Extracted data ->
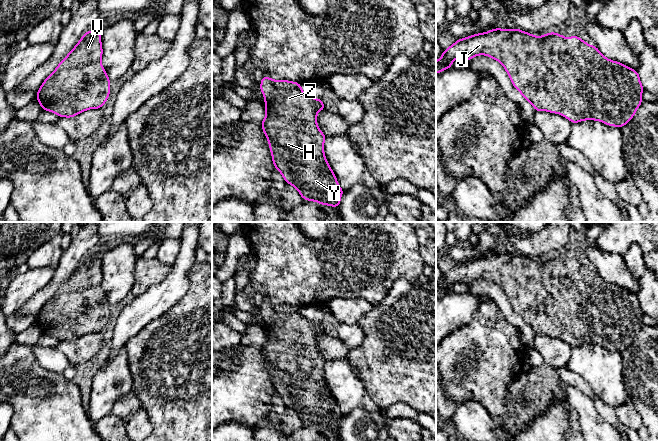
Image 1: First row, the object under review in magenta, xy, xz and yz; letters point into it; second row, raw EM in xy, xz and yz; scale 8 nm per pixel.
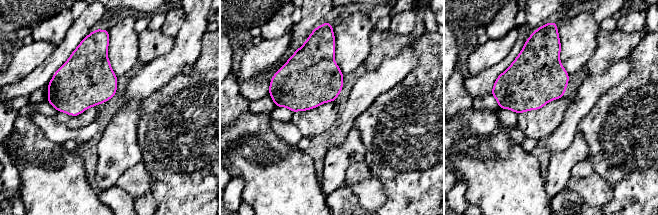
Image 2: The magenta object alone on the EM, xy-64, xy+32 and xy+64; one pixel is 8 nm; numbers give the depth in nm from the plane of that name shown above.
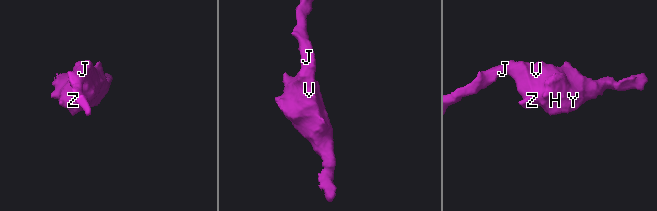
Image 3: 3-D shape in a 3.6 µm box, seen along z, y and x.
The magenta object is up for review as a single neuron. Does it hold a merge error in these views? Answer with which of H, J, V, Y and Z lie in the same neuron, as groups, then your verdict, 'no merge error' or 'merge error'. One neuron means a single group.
H J V Y Z; no merge error

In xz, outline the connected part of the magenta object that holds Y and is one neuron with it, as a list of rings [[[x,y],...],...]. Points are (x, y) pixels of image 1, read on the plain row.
[[[264,298],[259,311],[265,322],[266,333],[261,349],[268,363],[275,393],[282,398],[287,408],[298,414],[303,424],[339,432],[344,414],[338,409],[324,379],[327,360],[317,350],[316,338],[325,334],[323,325],[305,318],[298,306],[272,304]]]

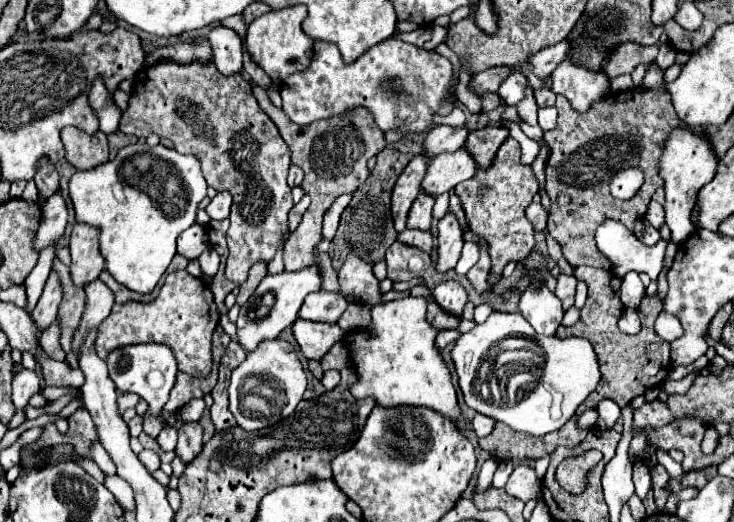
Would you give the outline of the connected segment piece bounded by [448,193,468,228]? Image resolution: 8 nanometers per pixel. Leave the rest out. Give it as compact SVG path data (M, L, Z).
M451 193L450 195L450 202L449 202L448 210L456 216L462 228L466 228L468 226L465 213L462 209L461 201L459 197L455 195L455 193Z

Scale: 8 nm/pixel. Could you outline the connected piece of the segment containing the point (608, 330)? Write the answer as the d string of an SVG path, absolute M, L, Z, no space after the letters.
M575 267L575 277L579 277L581 281L587 283L589 287L589 297L581 309L581 319L573 325L573 327L559 327L557 329L557 337L565 339L565 337L585 337L597 357L599 357L599 369L601 369L601 381L597 385L597 389L585 399L585 405L581 405L581 409L577 409L575 419L579 419L579 415L587 409L597 407L597 403L605 397L615 397L615 403L625 407L627 403L631 403L631 399L635 399L637 395L643 395L649 387L657 387L669 373L669 343L663 339L657 339L657 335L653 337L653 321L657 319L657 315L663 309L663 303L655 297L643 297L641 309L639 309L639 317L641 317L641 331L639 335L626 335L619 331L617 321L623 313L623 305L619 301L619 287L621 281L605 269L595 269L595 267Z

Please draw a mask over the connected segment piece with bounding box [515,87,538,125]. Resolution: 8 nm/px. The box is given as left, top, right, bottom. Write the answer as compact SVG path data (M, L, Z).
M527 87L525 90L525 98L515 105L520 118L529 125L538 124L537 108L533 107L533 101L535 101L533 89Z

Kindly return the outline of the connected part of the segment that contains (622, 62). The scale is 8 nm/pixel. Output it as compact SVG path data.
M637 43L621 45L611 55L611 59L603 67L603 71L609 77L617 77L621 73L631 73L637 65L649 65L657 57L657 49L659 49L659 45L653 45L653 47L641 47Z

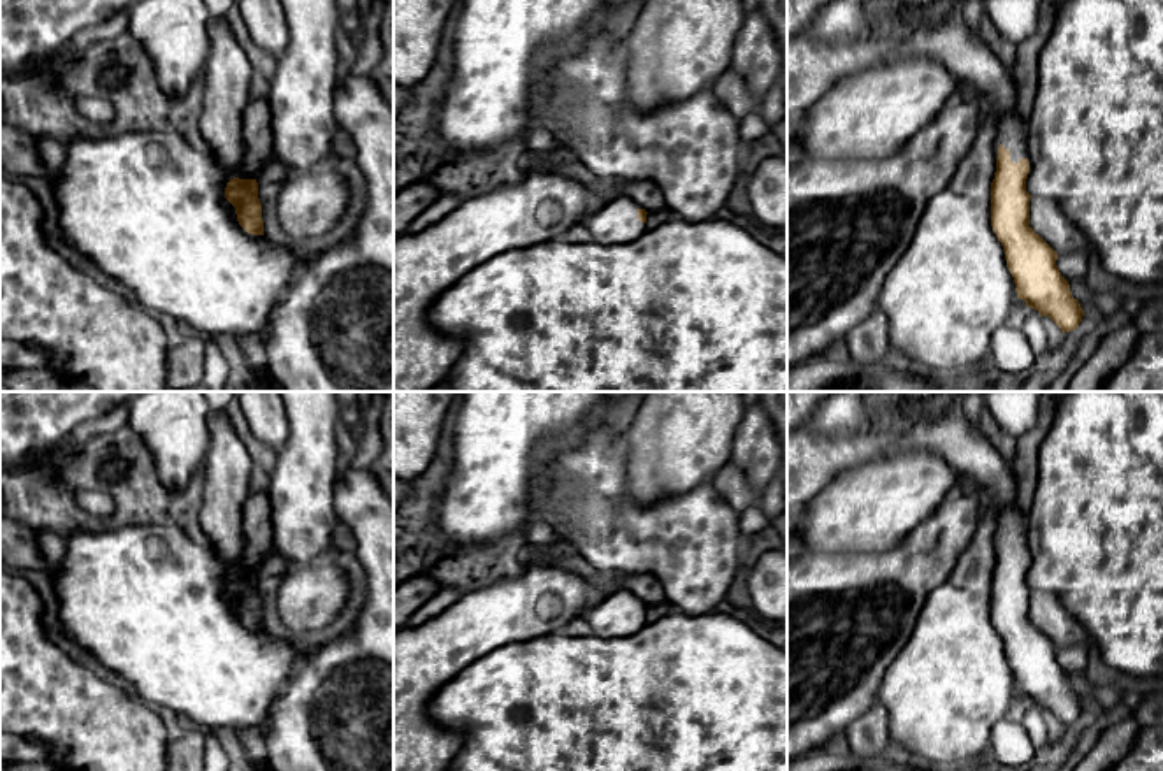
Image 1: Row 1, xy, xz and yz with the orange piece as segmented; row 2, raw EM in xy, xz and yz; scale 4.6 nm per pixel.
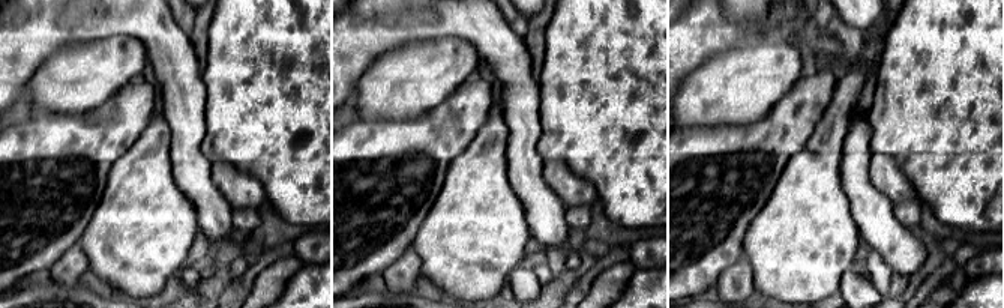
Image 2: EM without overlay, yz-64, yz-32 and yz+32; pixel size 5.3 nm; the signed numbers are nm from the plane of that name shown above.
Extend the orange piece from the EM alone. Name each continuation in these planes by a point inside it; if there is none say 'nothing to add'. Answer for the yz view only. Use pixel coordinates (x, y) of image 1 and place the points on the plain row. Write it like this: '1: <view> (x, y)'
1: yz (838, 434)

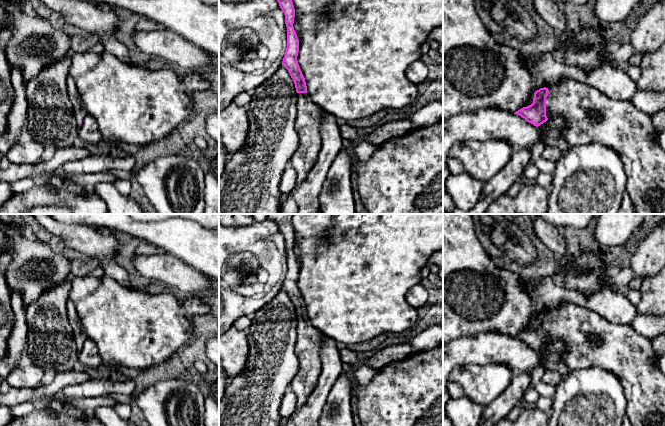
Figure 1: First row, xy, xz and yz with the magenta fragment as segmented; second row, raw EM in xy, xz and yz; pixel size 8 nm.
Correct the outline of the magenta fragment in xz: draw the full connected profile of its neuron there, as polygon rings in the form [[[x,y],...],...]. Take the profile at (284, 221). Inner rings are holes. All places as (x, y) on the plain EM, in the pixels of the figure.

Aim of the exercise -> Print the whole listing exactly, please, and keep any images out of it.

Exercise result ->
Image 1: First row, the object under review in magenta, xy, xz and yz; letters point into it; second row, raw EM in xy, xz and yz; scale 8 nm per pixel.
Image 2: The magenta object alone on the EM, xy-64, xy+32 and xy+64; one pixel is 8 nm; numbers give the depth in nm from the plane of that name shown above.
Image 3: 3-D shape in a 3.6 µm box, seen along z, y and x.
The magenta object is up for review as a single neuron. Does it hold a merge error in these views? Answer with which of H, J, V, Y and Z lie in the same neuron, as groups, then your verdict, 'no merge error' or 'merge error'. One neuron means a single group.
H J V Y Z; no merge error

In xz, outline the connected part of the magenta object that holds Y and is one neuron with it, as a list of rings [[[x,y],...],...]. Points are (x, y) pixels of image 1, read on the plain row.
[[[264,298],[259,311],[265,322],[266,333],[261,349],[268,363],[275,393],[282,398],[287,408],[298,414],[303,424],[339,432],[344,414],[338,409],[324,379],[327,360],[317,350],[316,338],[325,334],[323,325],[305,318],[298,306],[272,304]]]

Would you give the outline of the connected segment piece bounded by [448,193,468,228]? Image resolution: 8 nanometers per pixel. Leave the rest out. Give it as compact SVG path data (M, L, Z).
M451 193L450 195L450 202L449 202L448 210L456 216L462 228L466 228L468 226L465 213L462 209L461 201L459 197L455 195L455 193Z

Scale: 8 nm/pixel. Could you outline the connected piece of the segment containing the point (608, 330)? Write the answer as the d string of an SVG path, absolute M, L, Z, no space after the letters.
M575 267L575 277L579 277L581 281L587 283L589 287L589 297L581 309L581 319L573 325L573 327L559 327L557 329L557 337L565 339L565 337L585 337L597 357L599 357L599 369L601 369L601 381L597 385L597 389L585 399L585 405L581 405L581 409L577 409L575 419L579 419L579 415L587 409L597 407L597 403L605 397L615 397L615 403L625 407L627 403L631 403L631 399L635 399L637 395L643 395L649 387L657 387L669 373L669 343L663 339L657 339L657 335L653 337L653 321L657 319L657 315L663 309L663 303L655 297L643 297L641 309L639 309L639 317L641 317L641 331L639 335L626 335L619 331L617 321L623 313L623 305L619 301L619 287L621 281L605 269L595 269L595 267Z

Please draw a mask over the connected segment piece with bounding box [515,87,538,125]. Resolution: 8 nm/px. The box is given as left, top, right, bottom. Write the answer as compact SVG path data (M, L, Z).
M527 87L525 90L525 98L515 105L520 118L529 125L538 124L537 108L533 107L533 101L535 101L533 89Z

Kindly return the outline of the connected part of the segment that contains (622, 62). The scale is 8 nm/pixel. Output it as compact SVG path data.
M637 43L621 45L611 55L611 59L603 67L603 71L609 77L617 77L621 73L631 73L637 65L649 65L657 57L657 49L659 49L659 45L653 45L653 47L641 47Z

Image 1: Row 1, xy, xz and yz with the orange piece as segmented; row 2, raw EM in xy, xz and yz; scale 4.6 nm per pixel.
Image 2: EM without overlay, yz-64, yz-32 and yz+32; pixel size 5.3 nm; the signed numbers are nm from the plane of that name shown above.
Extend the orange piece from the EM alone. Name each continuation in these planes by a point inside it; if there is none say 'nothing to add'. Answer for the yz view only. Use pixel coordinates (x, y) of image 1 and place the points on the plain row. Write it like this: '1: <view> (x, y)'
1: yz (838, 434)

Figure 1: First row, xy, xz and yz with the magenta fragment as segmented; second row, raw EM in xy, xz and yz; pixel size 8 nm.
Correct the outline of the magenta fragment in xz: draw the full connected profile of its neuron there, as polygon rings in the form [[[x,y],...],...]. Take the profile at (284, 221). Inner rings are holes. All places as (x, y) on the plain EM, in the pixels of the figure.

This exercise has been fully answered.